■ 引用文
+++
「ラストでストンと腑に落ちる・・・これで良かったんだ、と。」かくしごと 琥珀糖さんの映画レビュー(感想・評価)
ラストでストンと腑に落ちる・・・これで良かったんだ、と。
虐待を受けていたらしい少年を匿い母親として、
大切に暮らし始めた千紗子(杏)
それは世間的には誘拐に当たる事。
事故で記憶を無くした少年に拓未(たくみ)と名づけて、
「きみは未来を切り拓く子なんだよ」と由来を告げる千紗子。
認知症の父親孝蔵(奥田瑛二)と祖父・母親・息子3人の
細やかな幸せは、
義父の犬養(安藤政信)が、家を探し当てて訪れた日に暗転する。
「一億円で譲ってやるよ」
そう脅す犬養を拓未がナイフで刺したのだ。
死にかけた犬養を千紗子は決意して、
とどめを刺す。
絵本作家の千紗子が東京から認知症の出た父親の看病に
長崎の山奥を訪れた日に、誰一人こんな展開は思いも
付かなかった。
千紗子は学生結婚して出産した5歳の息子を
海の事故で亡くしていた。
+++
■ 提供エントリー
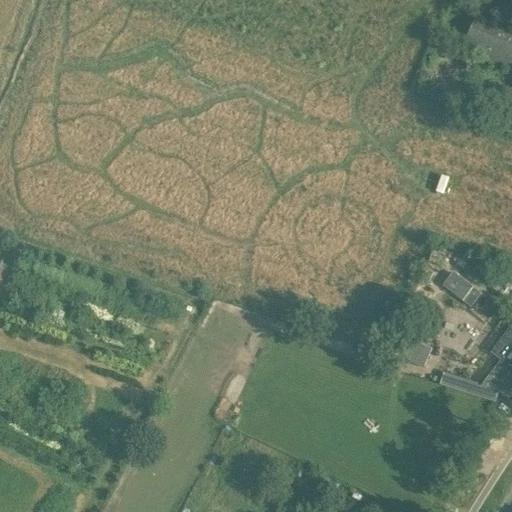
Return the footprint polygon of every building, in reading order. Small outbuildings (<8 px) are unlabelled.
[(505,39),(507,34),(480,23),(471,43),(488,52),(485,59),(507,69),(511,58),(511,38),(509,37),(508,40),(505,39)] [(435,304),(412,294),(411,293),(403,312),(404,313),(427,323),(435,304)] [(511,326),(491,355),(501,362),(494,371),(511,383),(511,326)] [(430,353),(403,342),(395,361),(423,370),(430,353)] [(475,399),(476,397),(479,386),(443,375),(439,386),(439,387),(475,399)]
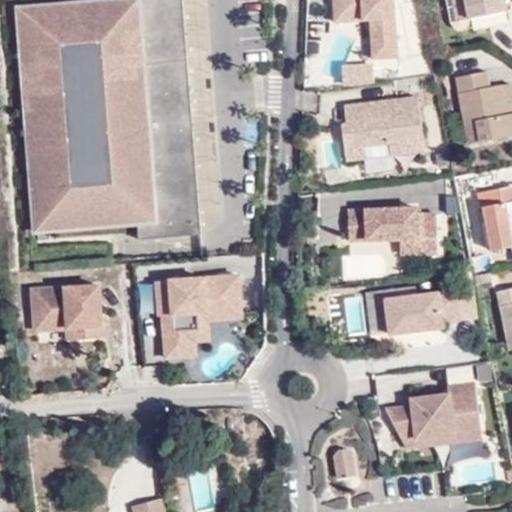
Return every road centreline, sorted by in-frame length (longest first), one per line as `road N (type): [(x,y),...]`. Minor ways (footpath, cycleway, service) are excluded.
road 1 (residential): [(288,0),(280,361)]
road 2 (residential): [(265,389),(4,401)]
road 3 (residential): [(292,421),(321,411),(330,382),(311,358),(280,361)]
+++
■ 練習問題
a) 上の航空画像アノテーションのエントリーを、空行を除いてすべて番号付きリストにまとめてもらえますか？画像の行は答えに含めないでください。
b) 上の映画『かくしごと』のレビューを、最後の文の後から引き継いで続けて書いてもらえますか？

■ 回答
a)
1. Return the footprint polygon of every building, in reading order. Small outbuildings (<8 px) are unlabelled.
2. [(505,39),(507,34),(480,23),(471,43),(488,52),(485,59),(507,69),(511,58),(511,38),(509,37),(508,40),(505,39)] [(435,304),(412,294),(411,293),(403,312),(404,313),(427,323),(435,304)] [(511,326),(491,355),(501,362),(494,371),(511,383),(511,326)] [(430,353),(403,342),(395,361),(423,370),(430,353)] [(475,399),(476,397),(479,386),(443,375),(439,386),(439,387),(475,399)]
3. Return every road centreline, sorted by in-frame length (longest first), one per line as `road N (type): [(x,y),...]`. Minor ways (footpath, cycleway, service) are excluded.
4. road 1 (residential): [(288,0),(280,361)]
5. road 2 (residential): [(265,389),(4,401)]
6. road 3 (residential): [(292,421),(321,411),(330,382),(311,358),(280,361)]

b)
欠落を埋めるようにして現れた少年は、
本当は前世の息子だったのではないか?
拓未(犬養洋一)は、あの事故の日。
高い橋の上から、義父に“バンジージャンプ“を強いられて、
川へ落とされたのだ。
これって立派に殺人・・だよね‼️
洋一は死んだんだよ。
記憶を無くしたことにして少年は千紗子の息子の拓未に
生まれ変わったのだ。
自分からそれを選んだのだ。
もし世間の常識通り、千紗子が警察に届けて、
実の母のいる鬼畜の義父の家に戻っていたら?
早かれ遅かれ洋一は殺されていただろう。
ここで私は思った。
常識や法律で護れない子供がいる。
千紗子は命懸けで1人の少年の未来を護った。
大きな代償は払ったけれど、
これで良かったと思う。
(殺すしかない鬼畜がいる)
だからラストはストンと腑に落ちる。
千紗子にも拓未にも「明日」が開ける。
人間の作った法律は万能ではないとの欠陥を知る
映画だった。
杏さんの好演と少年役の中須翔真くんの、嘘のない演技が
支えていました。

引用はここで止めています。